Patel’s arrest was authorized by a Oklahoma County judge on Monday. “Prosecutors said he will be charged with three counts of obtaining money under a false pretense,” Clay and Trammell reported. “If convicted of all three counts, he could be sentenced up to three years in jail.”

According to the arrest warrant, the undercover investigation began in early June when an investigator went to Patel’s Warr Acres clinic. Subsequently, on October 16, an Oklahoma City police detective visited the clinic followed by an Oklahoma attorney general agent who visited the clinic October 22.

“Each time, Patel gave the woman an ultrasound, told her she was pregnant and gave her five RU-486 pills to induce an abortion, according to the affidavit,” Clay and Trammell reported. “Each paid $620 for the unnecessary procedure, according to the affidavit. Each time, the investigator secretly recorded Patel inside the clinic, according to the affidavit.”

News 9 provided more extensive coverage of the sting. Referring to the first investigator, according to court documents Patel “performed an ultrasound on her abdomen and told her she was very, very early pregnant.” She was given five abortion pills.

The second investigator was wearing a hidden video camera. Patel “performed an external ultrasound on her abdomen, and he told her she was pregnant” and that her pregnancy urine test was positive. News 9 also reported

Later that month [October], another agent visited the clinic wearing undercover surveillance equipment. Patel performed an ultrasound and told the not pregnant agent that she was “early in her pregnancy” and gave her five abortion pills to take. The agent “put one pill into her mouth and concealed the pill until she was able to place it into a Kleenex.” Patel then prescribed the agent “Tylenol#3 with codeine.” The agent was not pregnant.

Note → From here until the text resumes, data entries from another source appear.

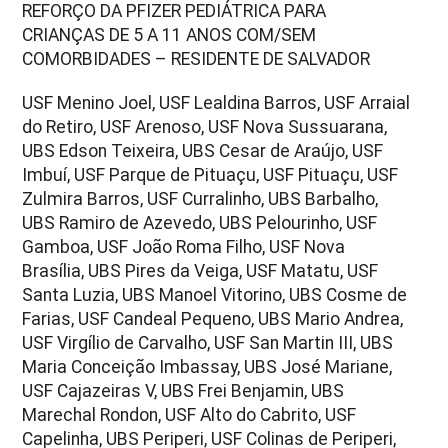
REFORÇO DA PFIZER PEDIÁTRICA PARA
CRIANÇAS DE 5 A 11 ANOS COM/SEM
COMORBIDADES – RESIDENTE DE SALVADOR
USF Menino Joel, USF Lealdina Barros, USF Arraial
do Retiro, USF Arenoso, USF Nova Sussuarana,
UBS Edson Teixeira, UBS Cesar de Araújo, USF
Imbuí, USF Parque de Pituaçu, USF Pituaçu, USF
Zulmira Barros, USF Curralinho, UBS Barbalho,
UBS Ramiro de Azevedo, UBS Pelourinho, USF
Gamboa, USF João Roma Filho, USF Nova
Brasília, UBS Pires da Veiga, USF Matatu, USF
Santa Luzia, UBS Manoel Vitorino, UBS Cosme de
Farias, USF Candeal Pequeno, UBS Mario Andrea,
USF Virgílio de Carvalho, USF San Martin III, UBS
Maria Conceição Imbassay, UBS José Mariane,
USF Cajazeiras V, UBS Frei Benjamin, UBS
Marechal Rondon, USF Alto do Cabrito, USF
Capelinha, UBS Periperi, USF Colinas de Periperi,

Clay and Trammell then give some of Patel’s history. Patel

admitted burning aborted fetuses in 1992, saying he had run out of storage space after a hospital stopped letting him use an incinerator.

Patel told the state medical licensure board he and his office manager took the fetuses to an abandoned recreational vehicle park he owned near Shawnee and he set fire to them on a gravel road.

The state medical licensure board considered disciplining him for unprofessional conduct for the fetus disposal but did not.

Patel has been arrested before — in 1993 when a patient accused him of sexually assaulting her. He denied her accusation. He was acquitted of two felony counts at a jury trial in 1994.